:: Stated problem a ::
Summarize the column below in three sentences.

:: Text excerpt ::
The department will finish consultation next week on a 10-year anti-obesity strategy that will seek to improve diets and increase physical activity through sport and active travel - walking, cycling and using public transport. At least that will provide an answer to the criticism that Casement has nowhere to park.
**
Parking is also an issue at Newry Cathedral. It is advising parishioners to object to plans for a new council civic centre on an adjacent strip of land, claiming Mass-goers need both the surface and multi-storey car park currently on the site.
The council says there will be more parking once its building is complete but that should be beside the point. Church parking cannot be a priority use for public land in a city centre as it is only used for a few hours a week. It is particularly absurd in this instance as there is another multi-storey car park 100 metres away.
Cathedral authorities are not helping their case be adding that the civic centre should not be “in close proximity of this... Grade A listed building”.
How did a hideous multi-storey car park get there?
**
Unionists sometimes accuse Mary Lou McDonald of overshadowing Michelle O’Neill at Stormont. There was an odd imbalance in the opposite direction when US Secretary of State Anthony Blinken called to “welcome the restoration of the power-sharing government”.
This was reported by the State Department, Washington’s equivalent of the Foreign Office, as Blinken speaking to “First Minister Michelle O’Neill, Deputy First Minister Emma Little-Pengelly, and Democratic Unionist Party leader Jeffrey Donaldson”.
No explanation has been offered as to why Donaldson was included. It may be that McDonald excluded herself to avoid more contention over Gaza. Neither Sinn Féin nor the DUP issued statements about a call that both parties would normally boast about receiving.
**
Sue Gray, Labour leader Sir Keir Starmer’s all-powerful chief of staff, has publicly denied she was ever a British spy in Northern Ireland.
The allegation has occasionally been made because she ran a pub in Mayobridge in the 1980s before becoming a senior civil servant at the Cabinet Office. Although this is an unusual career path for a Whitehall mandarin, family connections explain all.
One of the daftest conspiracy theories about Gray ever entertained by a supposedly serious publication is that the pub was a convenient drive to the army base at Ballykinler. Nowhere is a convenient drive to Ballykinler.
**
Sinn Féin economy minister Conor Murphy has set out his economic vision, with an emphasis on improving skills and productivity.
A good place to start would be Belfast Metropolitan College, where over 300 staff have applied for 120 voluntary redundancies. That is one-third of the college’s workforce, most in jobs that should be highly prized. It indicates a troubled organisation and should raise wider alarm about further education, which falls under Murphy’s department.
The sector is crucial to improving skills and productivity, yet for all the lip service paid to its importance, it remains eternally neglected.
**
To be at one unnotified procession is unfortunate. To be at two looks like carelessness.
The PSNI is investigating an unnotified pro-Palestinian demonstration in Derry that was addressed by SDLP leader Colum Eastwood. Two months ago, Mr Eastwood made a fuss after police were obliged to investigate a short walk by Bloody Sunday relatives, on which he was present, after a complaint by Jamie Bryson.
It is a simple matter to notify the Parades Commission and an even simpler matter to check if a parade has been approved. Nobody should consider themselves or their cause too important to do so, given the opportunity it hands others for mischief.
If I were transported back to Portadown at the height of Drumcree, I do not know which I would find more incredible: that the entire parading issue would one day be solved; or that we get a solution, only for it to be undermined by the SDLP.

:: Raw records ::
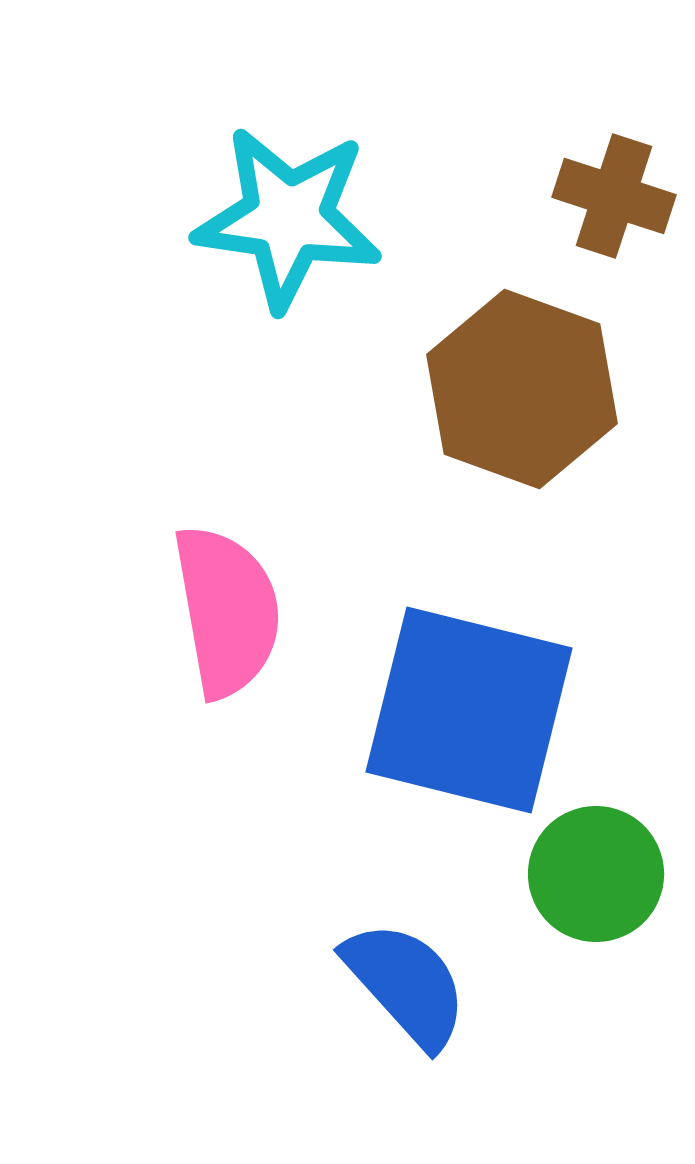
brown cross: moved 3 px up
...
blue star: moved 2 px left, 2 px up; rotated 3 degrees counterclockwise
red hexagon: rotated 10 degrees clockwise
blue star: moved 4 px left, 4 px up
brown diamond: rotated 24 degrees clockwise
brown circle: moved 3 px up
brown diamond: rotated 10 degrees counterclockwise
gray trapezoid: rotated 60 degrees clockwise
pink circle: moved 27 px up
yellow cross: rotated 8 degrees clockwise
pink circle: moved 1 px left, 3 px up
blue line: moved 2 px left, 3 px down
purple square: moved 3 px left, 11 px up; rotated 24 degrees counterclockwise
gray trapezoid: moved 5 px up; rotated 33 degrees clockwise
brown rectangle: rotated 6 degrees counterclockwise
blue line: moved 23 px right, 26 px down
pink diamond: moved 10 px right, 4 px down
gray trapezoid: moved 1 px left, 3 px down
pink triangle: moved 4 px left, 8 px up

:: Stated problem b ::
Collect every line of the listing above that contains the word "degrees".

:: Exercise answer a ::
The column argues that Newry Cathedral's objection, on parking grounds, to a council civic centre on adjacent land is particularly absurd, since another multi-storey car park stands 100 metres away. It notes that US Secretary of State Anthony Blinken's call welcoming the restored power-sharing government unexpectedly included Jeffrey Donaldson, and that Sue Gray has publicly denied ever being a British spy in Northern Ireland. It also says that over 300 staff applying for 120 voluntary redundancies at Belfast Metropolitan College indicates a troubled organization and neglect of further education, and it criticizes SDLP leader Colum Eastwood for addressing an unnotified pro-Palestinian demonstration in Derry.

:: Exercise answer b ::
blue star: moved 2 px left, 2 px up; rotated 3 degrees counterclockwise
red hexagon: rotated 10 degrees clockwise
brown diamond: rotated 24 degrees clockwise
brown diamond: rotated 10 degrees counterclockwise
gray trapezoid: rotated 60 degrees clockwise
yellow cross: rotated 8 degrees clockwise
purple square: moved 3 px left, 11 px up; rotated 24 degrees counterclockwise
gray trapezoid: moved 5 px up; rotated 33 degrees clockwise
brown rectangle: rotated 6 degrees counterclockwise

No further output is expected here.